(Saved entries)
-- -- --

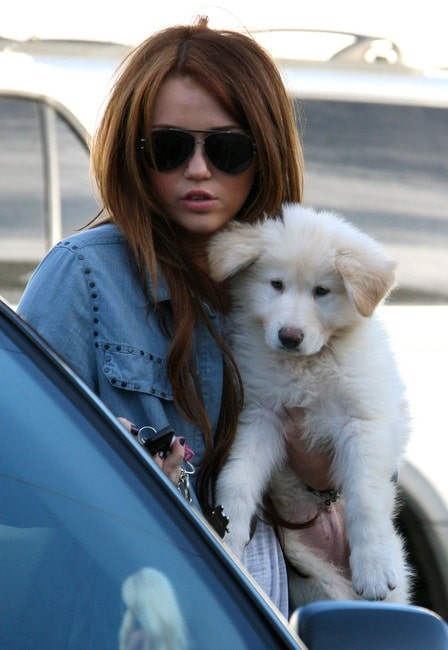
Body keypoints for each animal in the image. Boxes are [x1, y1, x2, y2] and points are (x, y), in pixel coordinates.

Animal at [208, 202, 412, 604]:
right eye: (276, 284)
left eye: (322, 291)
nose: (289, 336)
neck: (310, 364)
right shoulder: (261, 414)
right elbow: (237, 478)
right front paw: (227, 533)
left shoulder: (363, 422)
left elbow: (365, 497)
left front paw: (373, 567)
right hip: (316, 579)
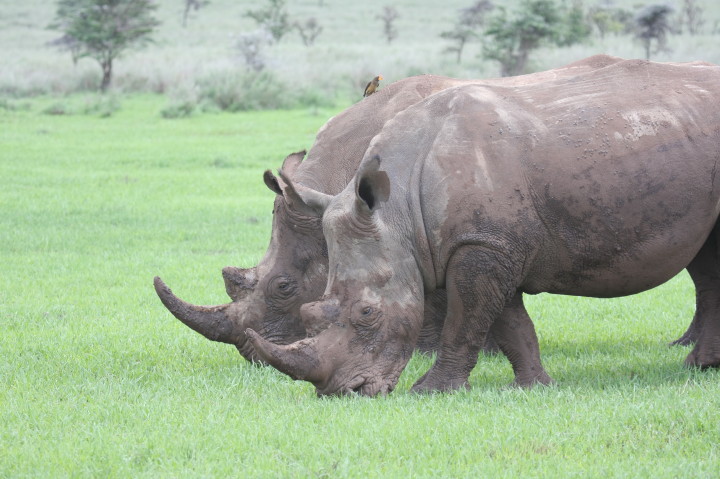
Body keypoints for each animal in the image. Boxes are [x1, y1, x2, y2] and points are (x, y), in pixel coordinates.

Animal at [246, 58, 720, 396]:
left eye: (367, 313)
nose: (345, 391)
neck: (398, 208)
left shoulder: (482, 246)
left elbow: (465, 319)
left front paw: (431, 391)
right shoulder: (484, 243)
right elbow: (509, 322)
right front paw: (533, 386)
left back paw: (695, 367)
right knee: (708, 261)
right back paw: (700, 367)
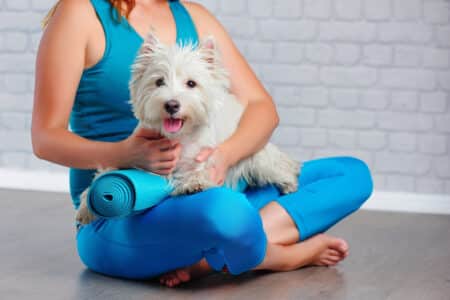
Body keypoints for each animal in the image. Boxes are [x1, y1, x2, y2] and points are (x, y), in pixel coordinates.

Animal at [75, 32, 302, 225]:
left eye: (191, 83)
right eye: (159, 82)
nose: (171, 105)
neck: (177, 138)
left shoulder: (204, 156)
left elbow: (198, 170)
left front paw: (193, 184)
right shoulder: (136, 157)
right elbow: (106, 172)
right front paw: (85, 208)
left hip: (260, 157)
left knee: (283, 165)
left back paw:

-- -- --

▶ [TASK DETAILS]: Could the entries above be written out word for word, pictures excluded?

▶ [ANSWER FOR THE TASK]:
Body keypoints for each animal in the image. Boxes are [x1, y1, x2, y2] and points are (x, y), in pixel coordinates.

Animal at [208, 202, 412, 604]:
right eye: (276, 284)
left eye: (322, 291)
nose: (289, 336)
neck: (310, 364)
right shoulder: (261, 414)
right elbow: (237, 478)
right front paw: (227, 533)
left shoulder: (363, 422)
left elbow: (365, 497)
left front paw: (373, 567)
right hip: (316, 579)
Body keypoints for each animal in the image. Boxes are [x1, y1, x2, y2] and points are (x, y), in pixel coordinates.

Animal at [246, 58, 720, 396]:
left eye: (367, 313)
nose: (345, 391)
neck: (398, 208)
left shoulder: (482, 246)
left elbow: (465, 319)
left front paw: (431, 391)
right shoulder: (484, 243)
right elbow: (509, 322)
right front paw: (533, 386)
left back paw: (695, 367)
right knee: (708, 261)
right back paw: (700, 367)
Body keypoints for each animal in the image. Boxes are [x1, y1, x2, y2] and points are (x, y), in pixel coordinates.

Animal at [75, 32, 302, 225]:
left eye: (191, 83)
right eye: (159, 82)
nose: (171, 105)
neck: (177, 138)
left shoulder: (204, 156)
left elbow: (198, 170)
left front paw: (193, 184)
right shoulder: (136, 157)
right elbow: (106, 172)
right front paw: (85, 208)
left hip: (260, 157)
left knee: (283, 165)
left back paw:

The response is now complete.